After nearly a decade of delays, a federal agency is working on a new resource management plan that will affect an iconic Western bird species.

The greater sage grouse is an umbrella species, meaning its health indicates the health of the whole ecosystem in which it lives. Neither is doing well. Efforts by the Trump administration to water down Obama-era protections for the bird were blocked by a federal court, so a new Bureau of Land Management plan will be the first since 2015.

Nearly 40% of the remaining sage grouse population lives in Wyoming, where its sagebrush steppe ecosystem has been declining because of livestock grazing, oil and gas development.

Erik Molvar, executive director of the Western Watersheds Project, said a new threat is emerging.

"The plan will also need to put in some sidebars to prevent the destruction of sage grouse habitat for renewable energy development, which is on the rise in Wyoming," he said.

The comment period closed last week for the latest draft amendments for 77 land-use plans, which would affect 69 million acres of public lands across 10 states. According to the U.S. Geological Survey, the sage grouse population has declined by 40% since 2002.

The BLM's focus in its management plans is on allowing multiple uses throughout its land base, and its 77 specified plans should have more uniform protections for sage grouse, instead of catering to the desires of local industry, Molvar said.

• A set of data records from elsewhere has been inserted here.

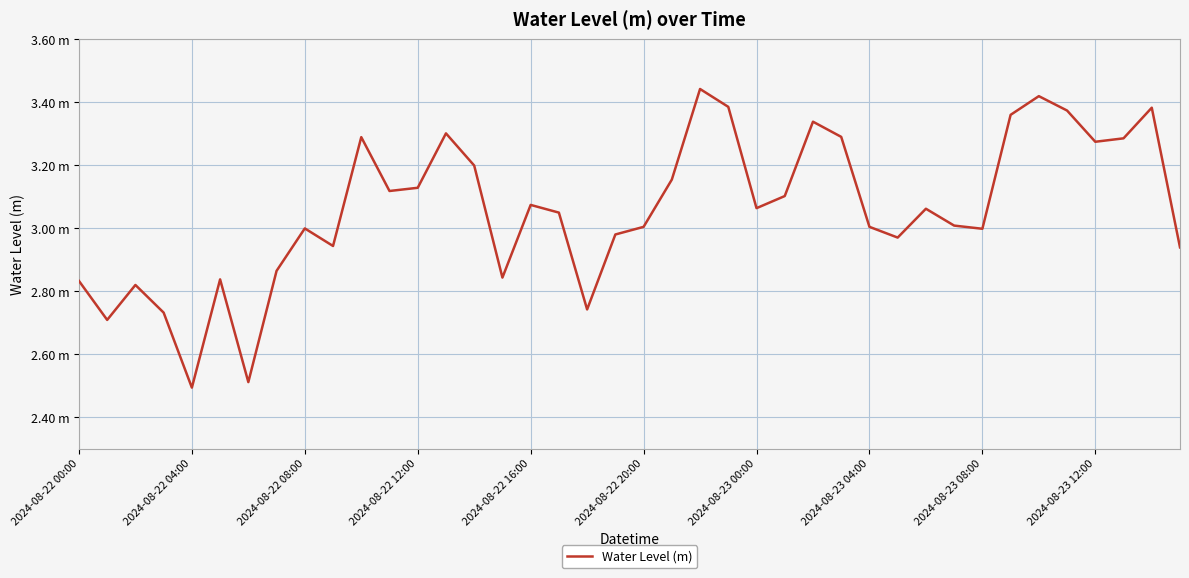

At which label is the value closest to 2?

2024-08-22 04:00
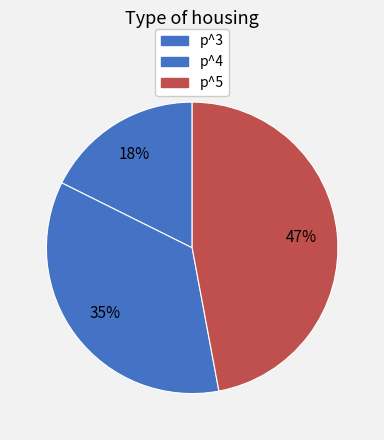

What percentage is NOT represented by p^5?

52.9%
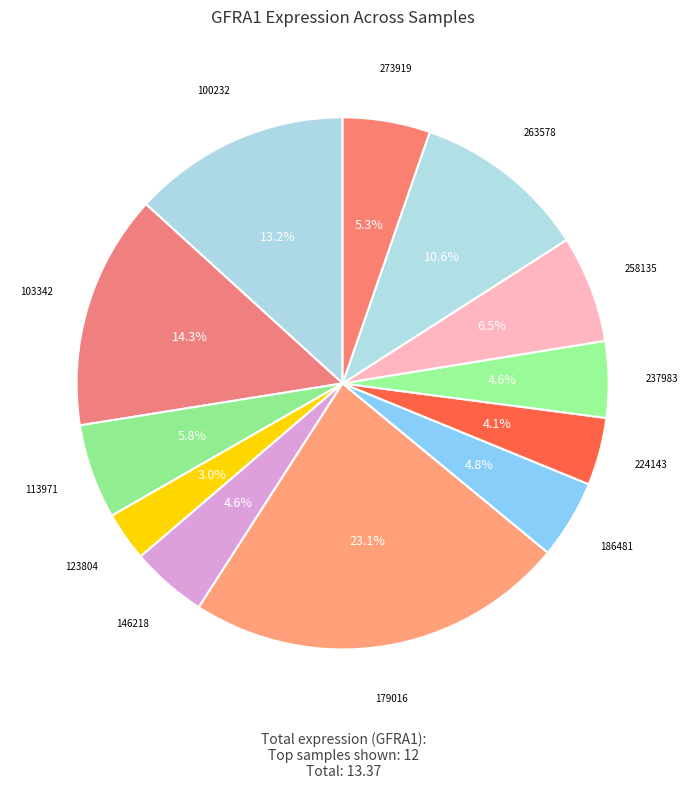

How many segments does this pie chart have?

12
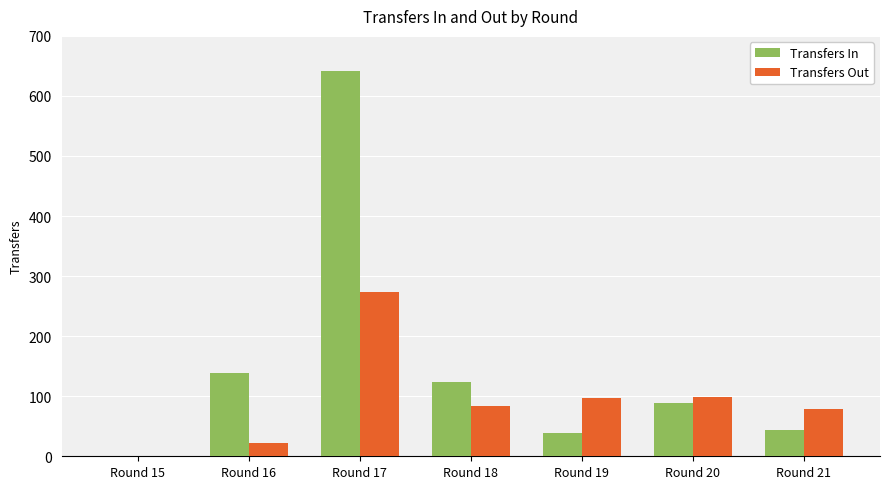

What is the sum of all Transfers In values?

1076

"If the Bureau of Land Management could bring this crazy quilt of different plan provisions and protection levels into a more consistent level of protection that meets the biological needs of the sage grouse, that would be ideal," he continued.

The bird was nearly added to the Endangered Species list in 2015, which would have placed it under stringent federal control. A final environmental impact statement is expected from the BLM this fall.